Services Sector Leads Growth
India’s services sector, including IT, financial services, and hospitality, has shown impressive double-digit growth, driven by both domestic demand and global outsourcing. The Purchasing Managers’ Index (PMI) for services stood at 58.2 in June, signaling expansion and positive business sentiment.
The tourism and aviation sectors also reported higher footfalls and booking rates, particularly during the summer season.
Forex Reserves at Record High
The Reserve Bank of India (RBI) reported that India’s foreign exchange reserves touched $671 billion, the highest ever. This provides a cushion against global market volatility and strengthens the rupee, which has remained relatively stable against the US dollar.
Manufacturing Faces Mixed Trends
While overall industrial production remains positive, the manufacturing sector experienced moderate growth of 4.2% in May 2025. Experts attribute this to weak external demand and ongoing supply chain constraints. However, the capital goods segment showed a healthy uptick, suggesting revival in private investment.
Rural Demand a Key Monitorable
One area of concern remains rural demand, which has shown signs of uneven recovery due to erratic monsoons and lower wage growth. The government is expected to ramp up support through MNREGA and direct benefit schemes ahead of the festival season.
Global Confidence in India
India continues to remain an attractive investment destination.
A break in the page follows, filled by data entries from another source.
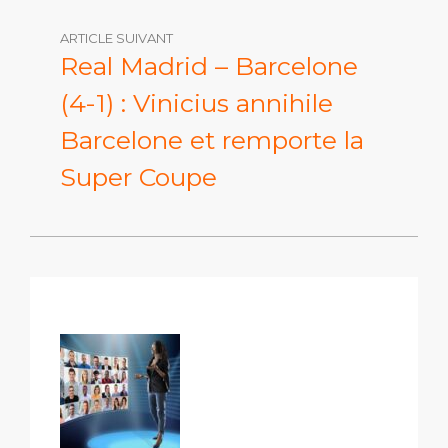
ARTICLE SUIVANT
Real Madrid – Barcelone
(4-1) : Vinicius annihile
Barcelone et remporte la
Super Coupe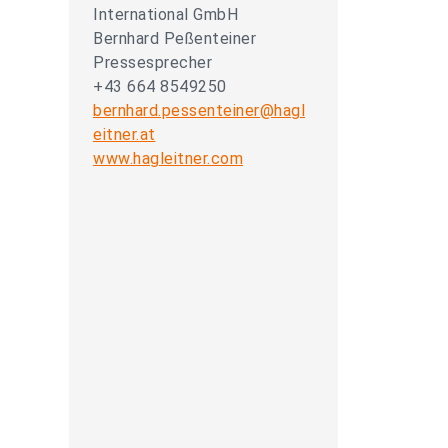
International GmbH
Bernhard Peßenteiner
Pressesprecher
+43 664 8549250
bernhard.pessenteiner@hagl
eitner.at
www.hagleitner.com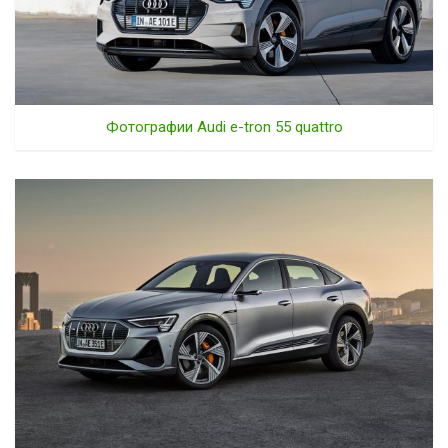
Фотографии Audi e-tron 55 quattro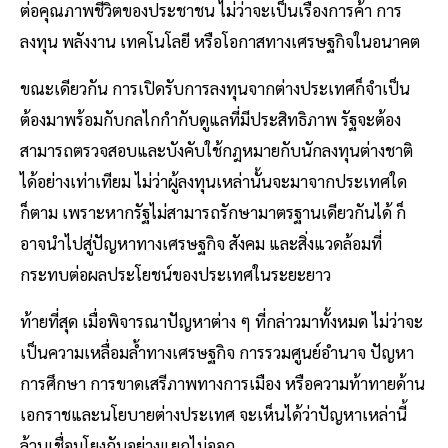
ต่อคุณภาพชีวิตของประชาชน ไม่ว่าจะเป็นเรื่องการค้า การ
ลงทุน พลังงาน เทคโนโลยี หรือโอกาสทางเศรษฐกิจในอนาคต
ขณะเดียวกัน การเปิดรับการลงทุนจากต่างประเทศก็จำเป็น
ต้องมาพร้อมกับกลไกกำกับดูแลที่มีประสิทธิภาพ รัฐจะต้อง
สามารถตรวจสอบและบังคับใช้กฎหมายกับนักลงทุนต่างชาติ
ได้อย่างเท่าเทียม ไม่ว่าผู้ลงทุนเหล่านั้นจะมาจากประเทศใด
ก็ตาม เพราะหากรัฐไม่สามารถรักษามาตรฐานเดียวกันได้ ก็
อาจนำไปสู่ปัญหาทางเศรษฐกิจ สังคม และสิ่งแวดล้อมที่
กระทบต่อผลประโยชน์ของประเทศในระยะยาว
ท้ายที่สุด เมื่อพิจารณาปัญหาต่าง ๆ ที่กล่าวมาทั้งหมด ไม่ว่าจะ
เป็นความเหลื่อมล้ำทางเศรษฐกิจ การรวมศูนย์อำนาจ ปัญหา
การศึกษา การขาดเสรีภาพทางการเมือง หรือความท้าทายด้าน
เอกราชและนโยบายต่างประเทศ จะเห็นได้ว่าปัญหาเหล่านี้
ล้วนเชื่อมโยงกันอย่างแยกไม่ออก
FDI inflows touched $18.6 billion in Q1 FY26, with key investments in renewable energy, semiconductors, and digital infrastructure.
Global rating agency S&P maintained India’s BBB- rating with stable outlook, citing policy stability, high growth potential, and strong foreign exchange buffers.

Inflation Under Control
Retail inflation for June eased to 4.8%, within the RBI’s comfort zone, due to softening food prices and effective monetary policies. Core inflation remains stable, giving the central bank room to support growth.
Looking Ahead
With the Union Budget for FY26 around the corner, economists expect continued focus on capital expenditure, rural welfare, and manufacturing incentives. Experts believe India is on track to emerge as the world’s third-largest economy by 2027, provided structural reforms continue and global headwinds remain manageable.